Steps taken by India

  1. Minimum Wages Act in 1948
  2. Equal Remuneration Act in 1976.
  3. Four labour codes including Code on Wages, 2019
  4. Mahatma Gandhi National Rural Employment Guarantee Act (MGNREGA), 2005
  5. Maternity Benefit Act of 1961 and its amendments
  • Evidence shows that MGNREGS benefited rural women workers and helped reduce the gender pay gap, directly, by raising the pay levels of women workers who participated in the programme, and indirectly, benefits accrued to women involved in agricultural occupations through higher earnings, as MGNREGA contributed to the rapid rise in overall rural and agricultural wages in the country.
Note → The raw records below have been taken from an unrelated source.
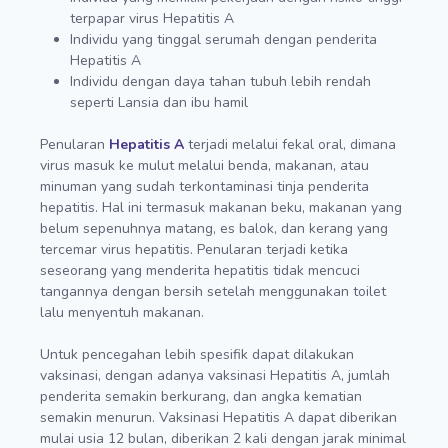
terpapar virus Hepatitis A
Individu yang tinggal serumah dengan penderita
Hepatitis A
Individu dengan daya tahan tubuh lebih rendah
seperti Lansia dan ibu hamil
Penularan
Hepatitis A
terjadi melalui fekal oral, dimana
virus masuk ke mulut melalui benda, makanan, atau
minuman yang sudah terkontaminasi tinja penderita
hepatitis. Hal ini termasuk makanan beku, makanan yang
belum sepenuhnya matang, es balok, dan kerang yang
tercemar virus hepatitis. Penularan terjadi ketika
seseorang yang menderita hepatitis tidak mencuci
tangannya dengan bersih setelah menggunakan toilet
lalu menyentuh makanan.
Untuk pencegahan lebih spesifik dapat dilakukan
vaksinasi, dengan adanya vaksinasi Hepatitis A, jumlah
penderita semakin berkurang, dan angka kematian
semakin menurun. Vaksinasi Hepatitis A dapat diberikan
mulai usia 12 bulan, diberikan 2 kali dengan jarak minimal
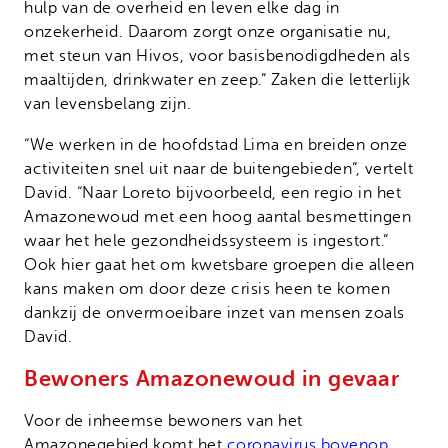
hulp van de overheid en leven elke dag in
onzekerheid. Daarom zorgt onze organisatie nu,
met steun van Hivos, voor basisbenodigdheden als
maaltijden, drinkwater en zeep.” Zaken die letterlijk
van levensbelang zijn.
“We werken in de hoofdstad Lima en breiden onze
activiteiten snel uit naar de buitengebieden”, vertelt
David. “Naar Loreto bijvoorbeeld, een regio in het
Amazonewoud met een hoog aantal besmettingen
waar het hele gezondheidssysteem is ingestort.”
Ook hier gaat het om kwetsbare groepen die alleen
kans maken om door deze crisis heen te komen
dankzij de onvermoeibare inzet van mensen zoals
David.
Bewoners Amazonewoud in gevaar
Voor de inheemse bewoners van het
Amazonegebied komt het
coronavirus bovenop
  • In 2017, the Government amended the Maternity Benefit Act of 1961, which increased the ‘maternity leave with pay protection’ from 12 weeks to 26 weeks for all women working in establishments employing 10 or more workers. This is expected to reduce the motherhood pay gap among mothers in the median and high-end wage earners working in the formal economy.
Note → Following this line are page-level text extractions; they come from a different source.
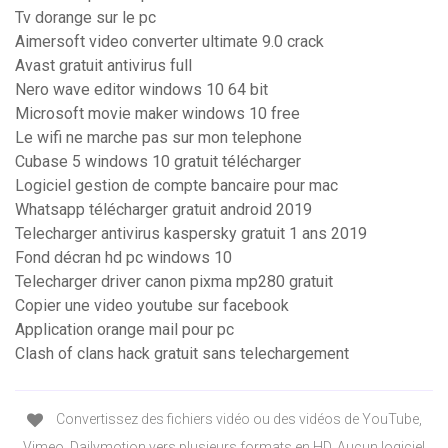
Tv dorange sur le pc
Aimersoft video converter ultimate 9.0 crack
Avast gratuit antivirus full
Nero wave editor windows 10 64 bit
Microsoft movie maker windows 10 free
Le wifi ne marche pas sur mon telephone
Cubase 5 windows 10 gratuit télécharger
Logiciel gestion de compte bancaire pour mac
Whatsapp télécharger gratuit android 2019
Telecharger antivirus kaspersky gratuit 1 ans 2019
Fond décran hd pc windows 10
Telecharger driver canon pixma mp280 gratuit
Copier une video youtube sur facebook
Application orange mail pour pc
Clash of clans hack gratuit sans telechargement
Convertissez des fichiers vidéo ou des vidéos de YouTube,
Vimeo, Dailymotion vers plusieurs formats en HD. Aucun logiciel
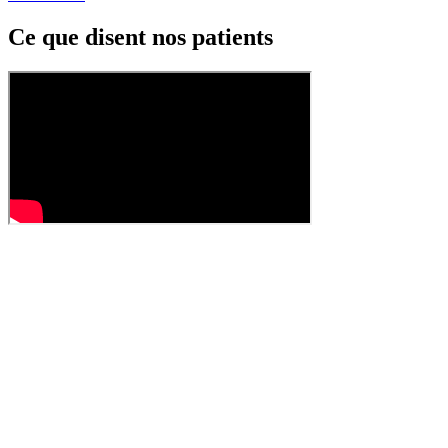
Ce que disent nos patients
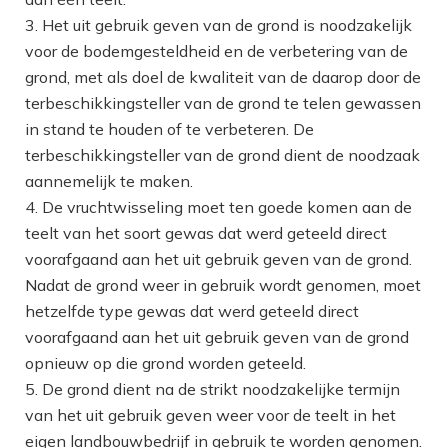
Het uit gebruik geven van de grond is noodzakelijk
voor de bodemgesteldheid en de verbetering van de
grond, met als doel de kwaliteit van de daarop door de
terbeschikkingsteller van de grond te telen gewassen
in stand te houden of te verbeteren. De
terbeschikkingsteller van de grond dient de noodzaak
aannemelijk te maken.
De vruchtwisseling moet ten goede komen aan de
teelt van het soort gewas dat werd geteeld direct
voorafgaand aan het uit gebruik geven van de grond.
Nadat de grond weer in gebruik wordt genomen, moet
hetzelfde type gewas dat werd geteeld direct
voorafgaand aan het uit gebruik geven van de grond
opnieuw op die grond worden geteeld.
De grond dient na de strikt noodzakelijke termijn
van het uit gebruik geven weer voor de teelt in het
eigen landbouwbedrijf in gebruik te worden genomen.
  • Apart from enabling legislations, efforts are being made through the Skill India Mission to equip women with market-relevant skills to bridge the learning-to-livelihood gap and the gender pay gap.
  • While the gender pay gap is slowly narrowing, at the current rate of progress it will take more than 70 years to close it completely. Accelerated and bold action is needed to prevent a widening of the gender pay gap and closing the existing gap.
  • One of the targets of the UN Sustainable Development Goal (SDG) target 8 is “achieving full and productive employment and decent work for all women and men, including for young people and persons with disabilities and equal pay for work of equal value” by 2030.
  • In support of this Goal, the Equal Pay International Coalition (EPIC), was launched in 2017 as a multi-stakeholder initiative led by the ILO, UN Women and the Organisation for Economic Co-operation and Development (OECD) that seeks to achieve equal pay for women and men everywhere.
     

Conclusion :

Equal pay for work of equal value is necessary to close the gender pay gap. Closing the gender pay gap is key to achieving social justice for working women, as well as economic growth for the nation as a whole.